Es un cuento que evoca aquellas aterradoras series donde los habitantes de ciudades invadidas por voraces zombis insisten en vivir, beber y enamorarse como si lo que sucediera su alrededor no tuviese la menor importancia

“Influyente”, relato número tres del quinteto, me recordó a Una nubecilla, de James Joyce, aquella historia en la que un poeta frustrado, Chico Chandler, en un instante de rabia y ofuscación, desea con vehemencia que la muerte se lleve a su llorón recién nacido para que él pueda dedicarse a leer con calma un volumen de poemas de Byron. En el fondo, todos los que escribimos somos un poco como Chico Chandler, o como Braulio, el cuentista fracasado de Influyente. ¿Por qué chingados lo habré tenido?, murmuramos entre dientes, llenos de ira, cuando a mitad de un texto, ya que las ideas han comenzado a fluir en el teclado de la computadora, el hijo pequeño se acerca a molestarnos con sus ganas de jugar. ¡Si se muriera!, pensamos, aunque casi enseguida, el arrepentimiento viene a estrellarse con toda su fuerza como búmeran sobre nuestras conciencias.
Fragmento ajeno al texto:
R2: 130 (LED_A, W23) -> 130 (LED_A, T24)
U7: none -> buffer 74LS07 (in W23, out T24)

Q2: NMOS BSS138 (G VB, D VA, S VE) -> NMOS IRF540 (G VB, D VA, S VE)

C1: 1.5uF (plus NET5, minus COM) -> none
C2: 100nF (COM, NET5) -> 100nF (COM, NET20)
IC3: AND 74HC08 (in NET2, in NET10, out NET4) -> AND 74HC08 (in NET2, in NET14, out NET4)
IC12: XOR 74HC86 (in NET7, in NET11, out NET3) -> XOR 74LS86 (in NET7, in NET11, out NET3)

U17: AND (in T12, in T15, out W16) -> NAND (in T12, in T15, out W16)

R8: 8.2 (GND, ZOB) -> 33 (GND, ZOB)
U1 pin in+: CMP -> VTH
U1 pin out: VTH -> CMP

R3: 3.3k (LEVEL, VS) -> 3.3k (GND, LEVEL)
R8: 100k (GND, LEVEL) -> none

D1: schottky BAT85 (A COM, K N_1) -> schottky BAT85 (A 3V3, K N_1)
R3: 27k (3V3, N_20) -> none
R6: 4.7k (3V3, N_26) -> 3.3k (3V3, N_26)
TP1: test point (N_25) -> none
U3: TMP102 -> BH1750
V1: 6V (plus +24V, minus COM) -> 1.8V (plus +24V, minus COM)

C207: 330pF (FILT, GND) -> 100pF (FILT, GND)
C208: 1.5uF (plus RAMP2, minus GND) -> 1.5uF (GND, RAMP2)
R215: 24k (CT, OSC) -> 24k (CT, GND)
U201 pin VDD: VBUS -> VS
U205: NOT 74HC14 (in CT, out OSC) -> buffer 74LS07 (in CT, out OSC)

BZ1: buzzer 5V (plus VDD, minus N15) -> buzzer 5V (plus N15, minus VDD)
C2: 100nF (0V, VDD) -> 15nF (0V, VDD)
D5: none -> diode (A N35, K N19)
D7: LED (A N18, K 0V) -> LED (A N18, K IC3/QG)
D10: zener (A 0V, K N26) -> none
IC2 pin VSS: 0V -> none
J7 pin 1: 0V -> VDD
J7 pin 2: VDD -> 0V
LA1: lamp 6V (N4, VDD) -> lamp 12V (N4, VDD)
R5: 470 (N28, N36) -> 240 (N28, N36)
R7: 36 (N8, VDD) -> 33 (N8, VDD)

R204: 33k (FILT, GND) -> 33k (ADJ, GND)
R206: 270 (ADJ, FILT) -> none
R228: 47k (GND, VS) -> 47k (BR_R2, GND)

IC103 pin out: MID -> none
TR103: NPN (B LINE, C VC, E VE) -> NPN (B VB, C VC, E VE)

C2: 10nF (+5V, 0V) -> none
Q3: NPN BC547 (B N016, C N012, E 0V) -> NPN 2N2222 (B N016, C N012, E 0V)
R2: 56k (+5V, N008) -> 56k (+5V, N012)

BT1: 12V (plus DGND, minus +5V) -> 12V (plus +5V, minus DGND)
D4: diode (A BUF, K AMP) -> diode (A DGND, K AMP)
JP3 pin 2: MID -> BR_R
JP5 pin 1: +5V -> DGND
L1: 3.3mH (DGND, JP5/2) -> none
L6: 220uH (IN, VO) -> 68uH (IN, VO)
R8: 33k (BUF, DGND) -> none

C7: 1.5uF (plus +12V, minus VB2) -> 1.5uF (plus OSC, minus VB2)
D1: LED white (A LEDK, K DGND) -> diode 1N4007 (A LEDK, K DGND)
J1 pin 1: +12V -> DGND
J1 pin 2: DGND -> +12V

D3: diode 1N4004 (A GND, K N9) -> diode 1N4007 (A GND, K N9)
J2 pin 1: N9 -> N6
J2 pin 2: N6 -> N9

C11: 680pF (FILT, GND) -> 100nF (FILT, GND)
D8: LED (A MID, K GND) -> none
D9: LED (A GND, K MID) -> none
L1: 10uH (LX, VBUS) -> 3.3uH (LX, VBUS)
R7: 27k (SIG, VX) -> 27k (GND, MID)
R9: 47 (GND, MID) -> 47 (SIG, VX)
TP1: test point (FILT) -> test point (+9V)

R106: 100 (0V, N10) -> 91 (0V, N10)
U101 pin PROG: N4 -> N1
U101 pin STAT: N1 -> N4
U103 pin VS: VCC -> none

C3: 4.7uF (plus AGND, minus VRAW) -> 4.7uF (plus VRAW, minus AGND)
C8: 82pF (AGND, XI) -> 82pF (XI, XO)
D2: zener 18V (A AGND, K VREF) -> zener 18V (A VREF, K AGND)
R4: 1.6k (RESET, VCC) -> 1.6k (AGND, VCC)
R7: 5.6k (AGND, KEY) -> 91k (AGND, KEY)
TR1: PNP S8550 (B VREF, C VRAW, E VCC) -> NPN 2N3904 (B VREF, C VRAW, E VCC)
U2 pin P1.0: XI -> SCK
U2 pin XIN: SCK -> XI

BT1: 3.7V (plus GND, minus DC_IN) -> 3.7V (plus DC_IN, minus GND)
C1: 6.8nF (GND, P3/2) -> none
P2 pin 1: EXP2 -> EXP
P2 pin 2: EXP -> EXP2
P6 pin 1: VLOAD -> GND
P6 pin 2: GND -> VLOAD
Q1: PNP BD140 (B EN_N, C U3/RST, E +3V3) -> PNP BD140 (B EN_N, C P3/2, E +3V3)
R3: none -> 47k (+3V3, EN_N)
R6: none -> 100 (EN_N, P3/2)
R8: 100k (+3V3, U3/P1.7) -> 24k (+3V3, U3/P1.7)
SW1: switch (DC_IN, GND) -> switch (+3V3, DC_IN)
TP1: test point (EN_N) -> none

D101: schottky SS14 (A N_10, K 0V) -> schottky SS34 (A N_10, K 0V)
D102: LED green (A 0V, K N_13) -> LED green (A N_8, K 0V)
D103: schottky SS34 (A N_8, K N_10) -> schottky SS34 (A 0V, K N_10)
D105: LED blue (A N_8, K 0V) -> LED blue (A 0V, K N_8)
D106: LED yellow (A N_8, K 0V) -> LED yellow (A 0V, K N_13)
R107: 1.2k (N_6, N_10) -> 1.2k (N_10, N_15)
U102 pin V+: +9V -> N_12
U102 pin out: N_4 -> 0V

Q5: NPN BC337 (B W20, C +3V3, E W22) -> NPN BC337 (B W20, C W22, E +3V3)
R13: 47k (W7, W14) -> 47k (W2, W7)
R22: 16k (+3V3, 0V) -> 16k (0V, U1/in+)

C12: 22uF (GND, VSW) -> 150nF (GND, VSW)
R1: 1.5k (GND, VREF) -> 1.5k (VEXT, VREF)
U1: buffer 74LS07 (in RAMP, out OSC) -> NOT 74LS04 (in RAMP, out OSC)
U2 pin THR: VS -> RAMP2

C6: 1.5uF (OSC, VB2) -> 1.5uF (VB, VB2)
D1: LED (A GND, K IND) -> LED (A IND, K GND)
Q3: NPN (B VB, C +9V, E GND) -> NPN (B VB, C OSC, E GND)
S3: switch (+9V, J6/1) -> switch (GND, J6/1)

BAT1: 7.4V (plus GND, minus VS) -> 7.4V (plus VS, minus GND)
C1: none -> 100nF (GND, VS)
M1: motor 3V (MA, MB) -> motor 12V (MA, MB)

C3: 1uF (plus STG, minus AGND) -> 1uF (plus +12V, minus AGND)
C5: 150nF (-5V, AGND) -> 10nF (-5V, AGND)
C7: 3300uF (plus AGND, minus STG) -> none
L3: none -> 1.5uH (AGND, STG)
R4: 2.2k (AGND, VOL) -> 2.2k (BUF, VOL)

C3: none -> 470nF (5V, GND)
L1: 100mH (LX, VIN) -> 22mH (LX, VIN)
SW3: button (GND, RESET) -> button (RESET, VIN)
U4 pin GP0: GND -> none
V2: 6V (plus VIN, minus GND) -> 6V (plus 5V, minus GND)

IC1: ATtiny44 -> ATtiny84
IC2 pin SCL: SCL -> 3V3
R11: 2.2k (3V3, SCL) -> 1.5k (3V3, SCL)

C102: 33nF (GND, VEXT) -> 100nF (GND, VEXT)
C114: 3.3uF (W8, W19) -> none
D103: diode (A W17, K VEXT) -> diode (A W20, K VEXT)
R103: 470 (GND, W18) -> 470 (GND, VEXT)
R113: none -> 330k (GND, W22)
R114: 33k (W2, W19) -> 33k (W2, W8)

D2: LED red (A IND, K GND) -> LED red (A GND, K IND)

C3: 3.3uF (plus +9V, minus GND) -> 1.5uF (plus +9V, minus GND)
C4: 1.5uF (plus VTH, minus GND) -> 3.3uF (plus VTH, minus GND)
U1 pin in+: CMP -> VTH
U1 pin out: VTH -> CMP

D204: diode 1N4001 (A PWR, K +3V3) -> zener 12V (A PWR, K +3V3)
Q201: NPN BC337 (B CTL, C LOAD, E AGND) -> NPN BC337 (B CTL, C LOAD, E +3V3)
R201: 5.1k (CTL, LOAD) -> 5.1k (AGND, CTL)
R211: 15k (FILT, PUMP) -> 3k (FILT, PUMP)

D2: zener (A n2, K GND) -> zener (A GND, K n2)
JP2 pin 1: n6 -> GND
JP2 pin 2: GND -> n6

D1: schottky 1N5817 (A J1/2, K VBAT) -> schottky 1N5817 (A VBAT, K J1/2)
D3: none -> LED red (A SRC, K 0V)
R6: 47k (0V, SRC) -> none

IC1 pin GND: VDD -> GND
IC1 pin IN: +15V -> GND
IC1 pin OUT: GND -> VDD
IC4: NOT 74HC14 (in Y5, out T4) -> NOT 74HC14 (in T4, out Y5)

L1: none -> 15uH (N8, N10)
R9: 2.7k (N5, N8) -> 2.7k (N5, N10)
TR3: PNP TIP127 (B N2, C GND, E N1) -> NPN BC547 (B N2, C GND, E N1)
“Te extraño, bestia” es un cuento donde la soledad y el sexismo campean a sus anchas. Imposible no solidarizarse con la protagonista, esa patinadora sobre hielo de tercera, cuando los clientes del bar donde trabaja le tantean las nalgas, o peor aún, cuando le pide a su madre que le ponga al teléfono a Filomeno, su perro que se encuentra al otro lado del continente, para que éste la escuche.

¿Por qué en lugar de comunicarse con el amante adinerado al que todavía extraña decide hablarle a la mascota? Paola está disgustada consigo misma, y acaso el animal sea el único capaz de comprenderla.

Tuve en mi infancia un perro mestizo de orejas grandes, cuerpo esbelto y pelambre abundante al que llamé Dogui. Era mi compañero de juegos en el enorme patio de la casa vieja donde viví hasta mis diez años. Más de una vez lamenté no haber obligado a mis padres a llevarnos a Dogui con nosotros cuando nos cambiamos a la casa nueva, donde, en vez de patio arbolado y pileta de mampostería, había un delicado jardín y una piscina recubierta de azulejos.

Al cabo Dogui moriría de tristeza, igual que Jeremías Berlín, el protagonista de “Un anciano en la azotea”, el cuento que cierra esta colección, quien escoge la muerte en lugar de la soledad impuesta por los otros. ¿Y quiénes son los otros? Su propia familia: el yerno, un corrupto empresario al que apodan el Verraco; su hija, una mujer madura que maneja un Mercedes Benz y que desea con toda su alma llegar a ser una escritora tan famosa como su admirada Greta von Grundnorm. Para lograrlo, divide su tiempo entre el tenis, el club Campestre de Mérida y los talleres de creación literaria impartidos, nada más y nada menos, que por Carlos Briceño. Ironía pura.

Dice Adrián en una entrevista que “este libro, como en mis anteriores obras, es la materialización de una imperiosa necesidad de escribir, de vengarme del mundo”.

Más allá de los deseos de revancha del autor, este volumen, emparentado de manera directa con sus sarcásticas novelas que transcurren en Yucatán, constituye una manera inteligente de celebrar el lenguaje, de reírse un poco de esas vidas que resultaron de elecciones incomprensibles, pero que al mismo tiempo las convirtieron en fracasos. Humanas jaurías es también una manera sublime de celebrar a los perros como compañeros del hombre y al cuento como género literario más vivo que nunca en México.